Given data:

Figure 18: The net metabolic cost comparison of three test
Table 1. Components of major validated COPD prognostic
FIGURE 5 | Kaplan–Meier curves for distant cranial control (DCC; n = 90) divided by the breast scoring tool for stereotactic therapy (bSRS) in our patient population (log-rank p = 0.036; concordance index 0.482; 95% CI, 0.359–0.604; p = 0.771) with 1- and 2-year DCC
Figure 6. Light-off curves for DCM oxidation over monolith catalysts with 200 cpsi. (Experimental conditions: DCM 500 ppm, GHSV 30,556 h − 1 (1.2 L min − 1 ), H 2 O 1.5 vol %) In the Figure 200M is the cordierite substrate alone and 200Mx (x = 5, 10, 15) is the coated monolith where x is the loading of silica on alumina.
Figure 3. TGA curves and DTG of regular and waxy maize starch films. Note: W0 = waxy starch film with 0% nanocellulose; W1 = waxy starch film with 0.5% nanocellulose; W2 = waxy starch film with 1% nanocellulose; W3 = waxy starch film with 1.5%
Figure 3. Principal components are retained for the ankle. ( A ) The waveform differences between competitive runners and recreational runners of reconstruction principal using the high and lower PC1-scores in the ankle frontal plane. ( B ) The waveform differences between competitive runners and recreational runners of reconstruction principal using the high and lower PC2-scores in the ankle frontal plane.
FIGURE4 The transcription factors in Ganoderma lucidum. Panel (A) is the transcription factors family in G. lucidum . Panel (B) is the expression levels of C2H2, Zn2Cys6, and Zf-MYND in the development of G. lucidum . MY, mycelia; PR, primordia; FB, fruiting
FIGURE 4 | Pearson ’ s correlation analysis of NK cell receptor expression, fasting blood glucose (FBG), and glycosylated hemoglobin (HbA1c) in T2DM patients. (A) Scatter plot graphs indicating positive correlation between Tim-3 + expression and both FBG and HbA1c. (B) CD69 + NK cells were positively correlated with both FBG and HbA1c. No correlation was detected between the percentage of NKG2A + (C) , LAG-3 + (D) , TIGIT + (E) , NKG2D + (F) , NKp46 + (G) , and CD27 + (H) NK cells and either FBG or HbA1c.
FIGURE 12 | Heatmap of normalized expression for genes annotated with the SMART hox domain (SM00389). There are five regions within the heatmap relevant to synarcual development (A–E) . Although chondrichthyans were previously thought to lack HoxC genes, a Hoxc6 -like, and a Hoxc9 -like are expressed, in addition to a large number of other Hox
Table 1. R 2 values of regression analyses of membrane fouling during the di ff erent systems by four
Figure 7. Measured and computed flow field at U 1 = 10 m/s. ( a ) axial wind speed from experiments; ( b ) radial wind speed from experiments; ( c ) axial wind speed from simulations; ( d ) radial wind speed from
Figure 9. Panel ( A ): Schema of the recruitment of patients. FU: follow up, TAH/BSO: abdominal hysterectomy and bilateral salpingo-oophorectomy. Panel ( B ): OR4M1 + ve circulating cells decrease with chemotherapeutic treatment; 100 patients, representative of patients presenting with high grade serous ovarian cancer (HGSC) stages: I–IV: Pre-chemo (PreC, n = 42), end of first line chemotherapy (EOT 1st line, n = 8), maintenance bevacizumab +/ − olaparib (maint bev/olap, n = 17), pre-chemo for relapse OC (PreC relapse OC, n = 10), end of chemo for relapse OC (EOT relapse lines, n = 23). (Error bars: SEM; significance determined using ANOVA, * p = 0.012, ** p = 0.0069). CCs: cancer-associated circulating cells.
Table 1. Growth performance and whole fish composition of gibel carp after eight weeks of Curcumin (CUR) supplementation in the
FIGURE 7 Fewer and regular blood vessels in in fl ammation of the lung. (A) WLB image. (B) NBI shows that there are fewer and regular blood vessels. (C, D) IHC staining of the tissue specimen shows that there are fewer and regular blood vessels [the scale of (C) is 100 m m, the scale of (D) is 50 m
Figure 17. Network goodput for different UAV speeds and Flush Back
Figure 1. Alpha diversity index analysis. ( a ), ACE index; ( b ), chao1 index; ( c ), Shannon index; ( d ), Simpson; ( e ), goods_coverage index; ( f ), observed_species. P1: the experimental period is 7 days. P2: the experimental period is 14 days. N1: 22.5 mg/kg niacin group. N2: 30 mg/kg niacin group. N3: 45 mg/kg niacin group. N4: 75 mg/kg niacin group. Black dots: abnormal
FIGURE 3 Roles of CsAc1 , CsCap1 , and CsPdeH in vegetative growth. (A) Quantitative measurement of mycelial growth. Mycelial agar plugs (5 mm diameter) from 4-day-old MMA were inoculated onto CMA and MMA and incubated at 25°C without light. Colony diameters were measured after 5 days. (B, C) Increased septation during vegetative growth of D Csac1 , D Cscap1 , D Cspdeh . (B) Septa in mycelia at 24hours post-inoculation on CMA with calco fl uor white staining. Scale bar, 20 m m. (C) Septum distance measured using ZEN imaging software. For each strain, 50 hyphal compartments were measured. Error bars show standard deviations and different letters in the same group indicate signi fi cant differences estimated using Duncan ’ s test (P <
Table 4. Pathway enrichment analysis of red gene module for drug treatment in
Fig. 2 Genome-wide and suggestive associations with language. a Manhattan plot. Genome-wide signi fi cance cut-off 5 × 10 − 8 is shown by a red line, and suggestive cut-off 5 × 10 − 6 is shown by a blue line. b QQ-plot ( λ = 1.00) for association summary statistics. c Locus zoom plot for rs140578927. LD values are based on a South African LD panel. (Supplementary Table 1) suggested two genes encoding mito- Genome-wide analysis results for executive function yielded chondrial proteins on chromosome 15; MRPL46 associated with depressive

Task description:
On how many lines of the listing does the string "curves" appear? Only the number should be given.

Output of the exercise:
3